Gerhard Polt , Frederick Baker


„Und Äktschn!“ mit Gerhard Polt: Eine Laien-Schar auf Hitlers Spuren

03.02.2014
Interview:  Gunther Baumann

„Und Äktschn!“: Gerhard Polt als Amateur-Regisseur mit Robert Meyer und Gisela Schneeberger © Austrianfilm

Star-Kabarettist Gerhard Polt ist erstmals seit neun Jahren wieder einem Kinofilm zu sehen. In „Und Äktschn!“ spielt er einen Amateurfilmer namens Hans Pospiech, der es sich in den Kopf gesetzt hat, mit einer Laienschar einen Film über den privaten Adolf Hitler zu drehen. Natürlich geht die Angelegenheit ziemlich grotesk daneben, doch man darf neben Polt ein bayrisch-österreichisches Klasse-Ensemble dabei bewundern, so dilettantischwie nur möglich zu agieren. Robert Meyer, der Direktor der Wiener Volksoper, wird genötigt, den Hitler-Bart anzukleben und den „Oasch aus Braunau“zu verkörpern, Gisela Schneeberger wird zu Eva Braun. Und Michael Ostrowski spielt mit hinreißend öligem Charme einen Sparkassendirektor. FilmClicks sprach mit Gerhard Polt und Regisseur Frederick Baker (die beiden schrieben gemeinsam das Drehbuch) über diese Kino-Groteske der ungewöhnlichen Art.

==========

*Schriftliche Anweisung A*
Geben Sie den Abschnitt aus dem Lesetext wörtlich wieder, beginnend mit „Star-Kabarettist Gerhard Polt“ und weiter bis einschließlich „der ungewöhnlichen Art.“.
Der Lesetext und die nachstehende Auflistung sind voneinander unabhängiges Material.

*Rohdaten*
==========

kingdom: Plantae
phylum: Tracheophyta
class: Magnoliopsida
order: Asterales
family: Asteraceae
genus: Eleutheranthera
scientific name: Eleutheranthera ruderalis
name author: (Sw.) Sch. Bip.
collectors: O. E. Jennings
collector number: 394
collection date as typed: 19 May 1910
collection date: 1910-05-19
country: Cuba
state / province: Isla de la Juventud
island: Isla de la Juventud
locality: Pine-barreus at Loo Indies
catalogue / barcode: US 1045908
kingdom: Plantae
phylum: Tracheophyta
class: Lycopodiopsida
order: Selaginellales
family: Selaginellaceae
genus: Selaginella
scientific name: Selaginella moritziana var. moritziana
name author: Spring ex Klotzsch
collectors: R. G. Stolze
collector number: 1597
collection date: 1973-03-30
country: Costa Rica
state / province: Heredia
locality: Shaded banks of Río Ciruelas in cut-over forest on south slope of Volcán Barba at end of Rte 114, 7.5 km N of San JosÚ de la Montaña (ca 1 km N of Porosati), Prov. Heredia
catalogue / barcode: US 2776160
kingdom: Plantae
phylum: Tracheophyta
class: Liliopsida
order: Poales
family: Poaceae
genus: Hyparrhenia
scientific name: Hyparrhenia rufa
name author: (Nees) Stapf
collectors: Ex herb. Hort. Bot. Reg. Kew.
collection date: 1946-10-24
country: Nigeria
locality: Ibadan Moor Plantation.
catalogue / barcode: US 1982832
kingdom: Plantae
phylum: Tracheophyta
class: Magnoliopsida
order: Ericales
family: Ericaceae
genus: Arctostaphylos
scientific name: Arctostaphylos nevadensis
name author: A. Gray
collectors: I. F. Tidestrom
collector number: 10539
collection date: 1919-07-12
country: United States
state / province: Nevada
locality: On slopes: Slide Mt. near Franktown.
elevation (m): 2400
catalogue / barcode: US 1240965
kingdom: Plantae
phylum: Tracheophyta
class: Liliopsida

==========

*Schriftliche Anweisung B*
Stellen Sie aus der Auflistung der Pflanzenbelege nur die Zeilen als Markdown-Tabelle mit den Spalten „Nr.“ und „Inhalt“ dar, ab der Zeile mit „scientific name: Arctostaphylos nevadensis“ bis einschließlich der Zeile mit „locality: On slopes: Slide“. Lassen Sie dabei Leerzeilen weg.

*Vollständige Ausgabe A*
Star-Kabarettist Gerhard Polt ist erstmals seit neun Jahren wieder einem Kinofilm zu sehen. In „Und Äktschn!“ spielt er einen Amateurfilmer namens Hans Pospiech, der es sich in den Kopf gesetzt hat, mit einer Laienschar einen Film über den privaten Adolf Hitler zu drehen. Natürlich geht die Angelegenheit ziemlich grotesk daneben, doch man darf neben Polt ein bayrisch-österreichisches Klasse-Ensemble dabei bewundern, so dilettantischwie nur möglich zu agieren. Robert Meyer, der Direktor der Wiener Volksoper, wird genötigt, den Hitler-Bart anzukleben und den „Oasch aus Braunau“zu verkörpern, Gisela Schneeberger wird zu Eva Braun. Und Michael Ostrowski spielt mit hinreißend öligem Charme einen Sparkassendirektor. FilmClicks sprach mit Gerhard Polt und Regisseur Frederick Baker (die beiden schrieben gemeinsam das Drehbuch) über diese Kino-Groteske der ungewöhnlichen Art.

*Vollständige Ausgabe B*
| Nr. | Inhalt |
|---|---|
| 1 | scientific name: Arctostaphylos nevadensis |
| 2 | name author: A. Gray |
| 3 | collectors: I. F. Tidestrom |
| 4 | collector number: 10539 |
| 5 | collection date: 1919-07-12 |
| 6 | country: United States |
| 7 | state / province: Nevada |
| 8 | locality: On slopes: Slide Mt. near Franktown. |